• WORK TO COMPLETE
From the records below, return every line containing the word "CROSS".

── EXERCISE MATERIAL ──

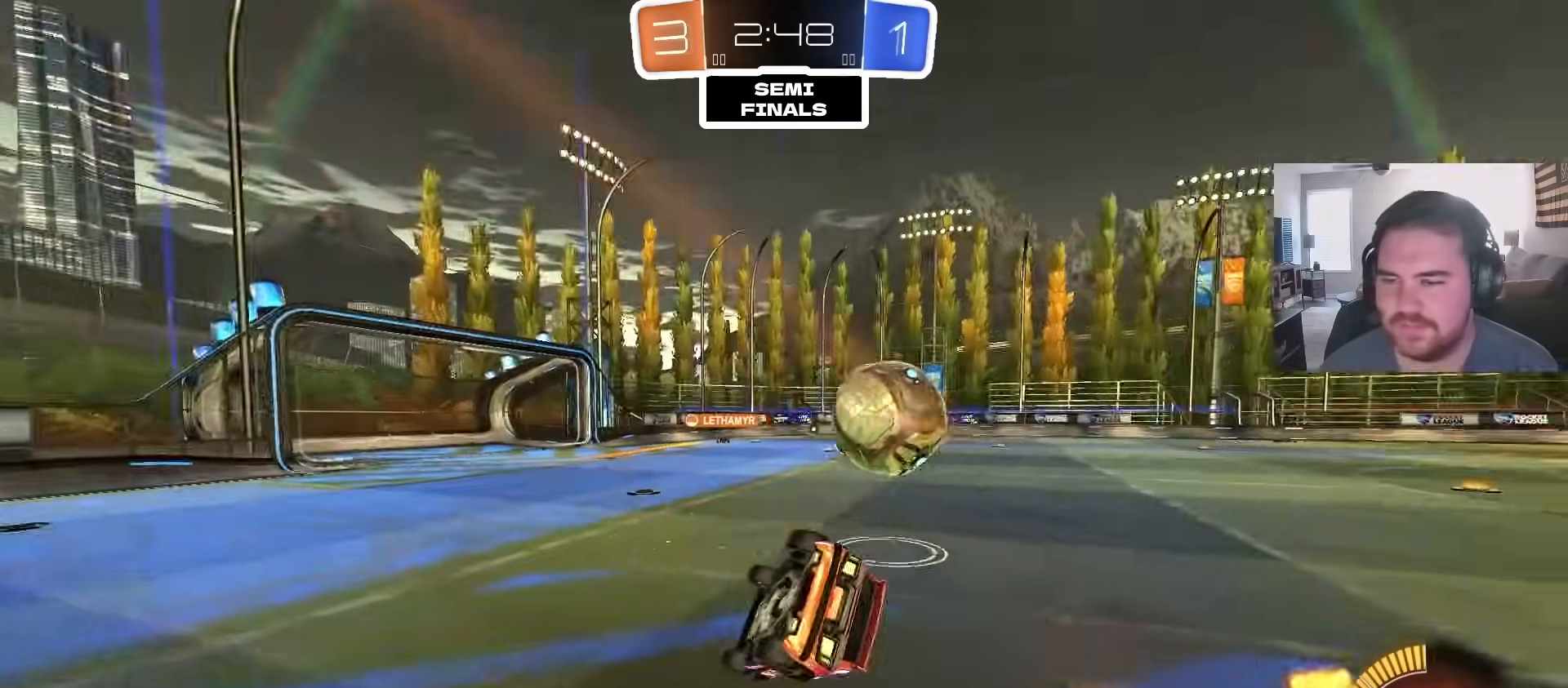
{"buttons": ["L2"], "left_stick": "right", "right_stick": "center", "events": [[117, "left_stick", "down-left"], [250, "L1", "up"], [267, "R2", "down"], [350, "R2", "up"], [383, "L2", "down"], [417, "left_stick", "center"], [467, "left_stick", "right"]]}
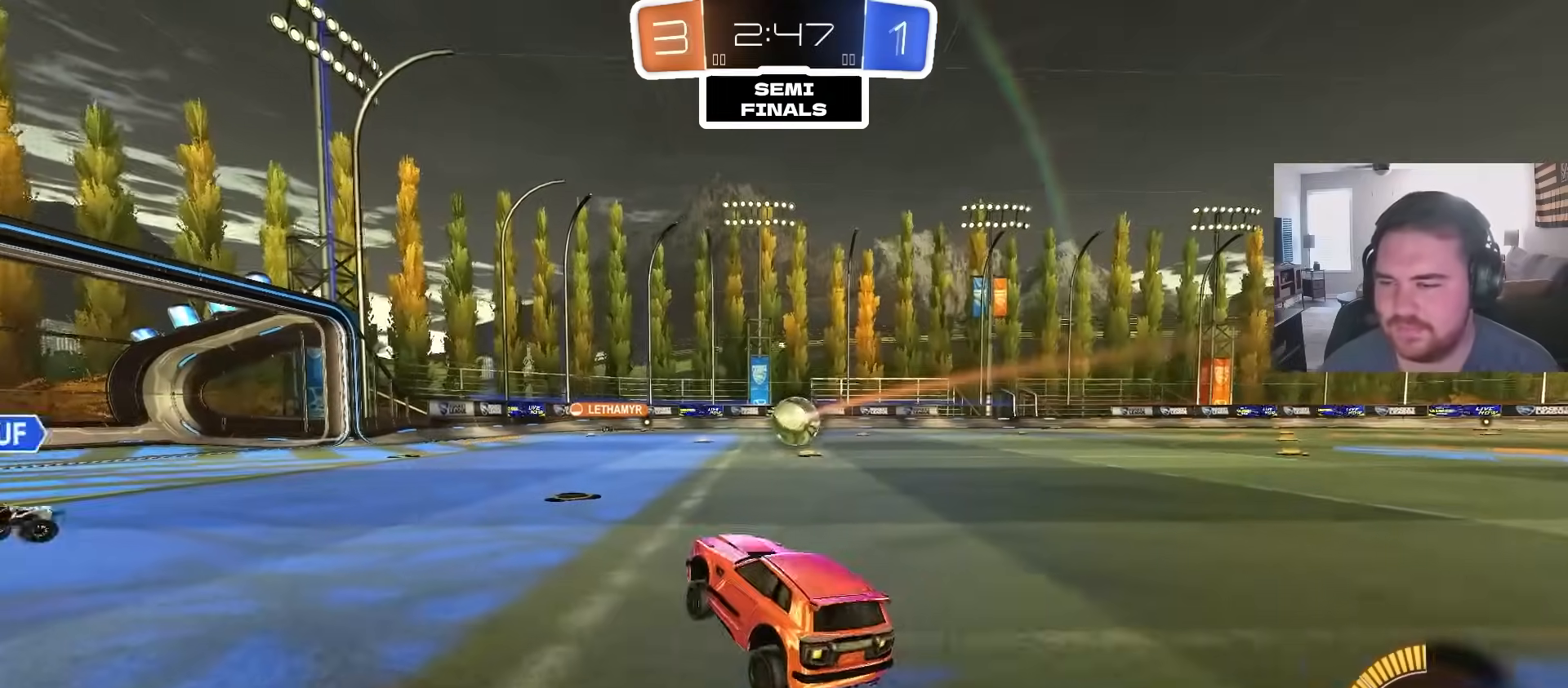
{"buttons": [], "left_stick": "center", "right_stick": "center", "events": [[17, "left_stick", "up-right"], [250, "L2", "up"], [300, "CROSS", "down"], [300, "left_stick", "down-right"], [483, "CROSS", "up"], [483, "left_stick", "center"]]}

───
── EXERCISE MATERIAL ──

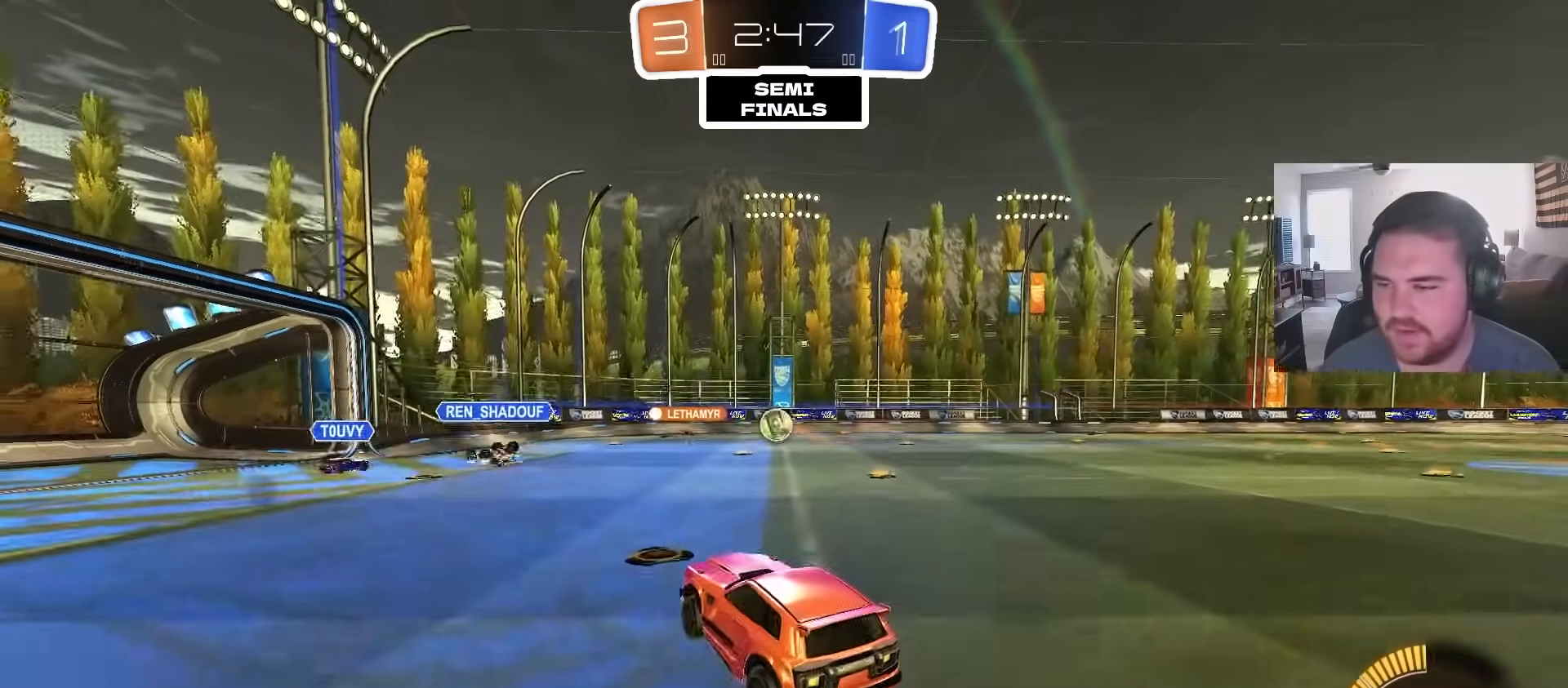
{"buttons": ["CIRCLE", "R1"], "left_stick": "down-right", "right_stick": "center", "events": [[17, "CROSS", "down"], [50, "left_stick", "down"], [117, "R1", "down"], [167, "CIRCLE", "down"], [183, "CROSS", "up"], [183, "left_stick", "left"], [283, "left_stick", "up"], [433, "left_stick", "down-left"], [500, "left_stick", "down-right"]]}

───

• RESPONSE TO THE EXERCISE
{"buttons": [], "left_stick": "center", "right_stick": "center", "events": [[17, "left_stick", "up-right"], [250, "L2", "up"], [300, "CROSS", "down"], [300, "left_stick", "down-right"], [483, "CROSS", "up"], [483, "left_stick", "center"]]}
{"buttons": ["CIRCLE", "R1"], "left_stick": "down-right", "right_stick": "center", "events": [[17, "CROSS", "down"], [50, "left_stick", "down"], [117, "R1", "down"], [167, "CIRCLE", "down"], [183, "CROSS", "up"], [183, "left_stick", "left"], [283, "left_stick", "up"], [433, "left_stick", "down-left"], [500, "left_stick", "down-right"]]}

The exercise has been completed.